Please find below exact steps and code to reproduce this issue. In my original code, I have transferred my model weights from a caffe2 network, so below python code is simulating this thing. First we will create our model file from this python code:
My execution environment:
Python torch version: 1.7.0+cu101
Libtorch version: 1.7.0 cuda 10.1
class TestNet(nn.Module):
def __init__(self):
super(TestNet, self).__init__()
self.conv1 = nn.Conv2d(2,10,3,padding=1)
def forward(self,x):
x = self.conv1(x)
return x
def get_arr():
arr = np.random.rand(10,3,3,2)
arr = np.transpose(arr,(0,3,1,2))
return arr
model = network.TestNet()
arr = get_arr()
model._modules["conv1"].weight.data = torch.from_numpy(arr.astype(np.float32))
print (arr.shape)
print (arr.strides)
print (arr.data.contiguous)
model.eval()
arr = np.zeros((1,2,256,256)).astype(np.float32)
inp_T = torch.from_numpy(arr)
traced_script_module = torch.jit.trace(model, inp_T)
traced_script_module.save("TestNet.pt")
We have created our model file from above code, now we will execute below C++ code:
torch::jit::script::Module model = torch::jit::load("TestNet.pt");
model.to(at::kCUDA);
model.eval();
torch::NoGradGuard no_grad;
torch::Tensor tensor_in;
float* in_data = new float[2 * 256 * 256];
tensor_in = torch::from_blob(in_data, { 1, 2, 256, 256 }, torch::kFloat);
tensor_in = tensor_in.to(at::kCUDA);
tensor_in.set_requires_grad(0);
cout << tensor_in.is_contiguous() << endl;
cout << tensor_in.strides() << endl;
cout << tensor_in.sizes() << endl;
std::vector<torch::jit::IValue> inputs;
inputs.push_back(tensor_in);
torch::Tensor pred_out = model.forward(inputs).toTensor();
cout << pred_out.is_contiguous() << endl;
cout << pred_out.strides() << endl;
cout << pred_out.sizes() << endl;
Output of python code:
(10, 2, 3, 3)
(144, 8, 48, 16)
False
Output of C++ code:
1
131072,65536,256,1
1,2,256,256
0
655360,1,2560,10
1,10,256,256
We can see from above C++ output that although our input tensor is contiguous, output tensor is not. Interestingly, I found that get_arr() function in python code is responsible for all this. For example, if we replace above get_arr() function with below one, we see that now our output tensor is also contiguous.
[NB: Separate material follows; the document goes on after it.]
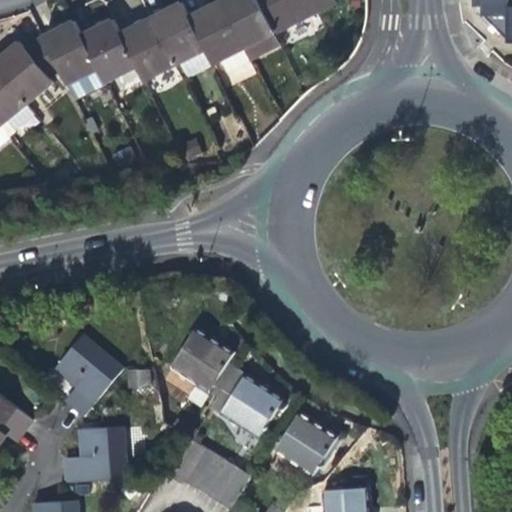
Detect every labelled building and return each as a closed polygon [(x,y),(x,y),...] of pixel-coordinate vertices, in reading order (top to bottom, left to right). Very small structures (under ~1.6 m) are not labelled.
[(228,0),(221,4),(244,50),(275,35),(257,0),(228,0)] [(257,0),(275,35),(337,4),(334,0),(257,0)] [(511,0),(475,0),(476,6),(484,6),(484,16),(511,15),(511,25),(511,42),(511,0)] [(169,11),(151,20),(175,66),(206,51),(190,19),(182,4),(169,11)] [(206,11),(190,19),(206,51),(213,66),(244,50),(221,4),(206,11)] [(138,26),(120,36),(136,67),(144,82),(175,66),(151,20),(138,26)] [(99,29),(81,37),(98,69),(105,83),(136,67),(120,36),(113,21),(99,29)] [(60,30),(42,39),(58,72),(65,86),(98,69),(81,37),(74,23),(60,30)] [(23,47),(49,78),(58,72),(42,39),(41,36),(23,47)] [(49,78),(23,47),(21,44),(7,55),(0,61),(0,75),(25,107),(53,84),(49,78)] [(0,127),(25,107),(0,75),(0,127)] [(172,367),(211,392),(236,352),(213,337),(197,327),(172,367)] [(86,391),(72,407),(84,417),(125,370),(84,335),(57,366),(79,385),(86,391)] [(222,413),(259,438),(285,398),(264,385),(247,374),(222,413)] [(69,404),(72,407),(86,391),(79,385),(65,401),(69,404)] [(17,424),(27,432),(36,420),(0,392),(0,446),(10,434),(17,424)] [(276,451),(315,477),(341,436),(312,418),(301,411),(276,451)] [(179,419),(174,427),(196,439),(201,432),(179,419)] [(24,436),(27,432),(17,424),(10,434),(20,441),(24,436)] [(84,465),(65,466),(66,483),(128,478),(124,425),(81,428),(83,456),(84,465)] [(185,434),(164,467),(175,475),(196,439),(185,434)] [(196,439),(175,475),(186,481),(206,447),(196,439)] [(206,446),(185,480),(198,488),(218,454),(206,446)] [(218,454),(198,488),(209,495),(230,461),(218,454)] [(64,462),(65,466),(84,465),(83,456),(64,457),(64,462)] [(241,468),(230,461),(209,495),(221,502),(241,468)] [(241,468),(221,502),(232,509),(253,475),(241,468)] [(323,491),(325,511),(372,511),(370,486),(323,491)] [(269,511),(285,511),(293,500),(281,493),(269,511)] [(36,511),(79,511),(78,500),(36,502),(36,511)] [(302,511),(305,507),(293,500),(285,511),(302,511)]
Replace above get_arr() with this:
def get_arr():
arr = np.random.rand(10,3,3,2)
arr = np.transpose(arr,(0,3,1,2))
arr = np.ascontiguousarray(arr)
return arr
Now. output of python code:
(10, 2, 3, 3)
(144, 72, 24, 8)
True
Output of C++ code:
1
131072,65536,256,1
1,2,256,256
1
655360,65536,256,1
1,10,256,256
Observe that our output tensor is contiguous now. How is this behaviour connected to our model weights? We can infer that if our model weights are not contiguous then output tensor is also not contiguous. But, how do we explain below behaviour then:
If get_arr() is like this:
def get_arr():
arr = np.random.rand(10,2,3,3)
arr = np.transpose(arr,(0,1,3,2))
return arr
Output of python code:
(10, 2, 3, 3)
(144, 72, 8, 24)
False
Output of C++ code:
1
131072,65536,256,1
1,2,256,256
1
655360,65536,256,1
1,10,256,256
So, we can see that in this case model weights are not contiguous but output tensor is contiguous. It would be great if someone can explain this weird behaviour.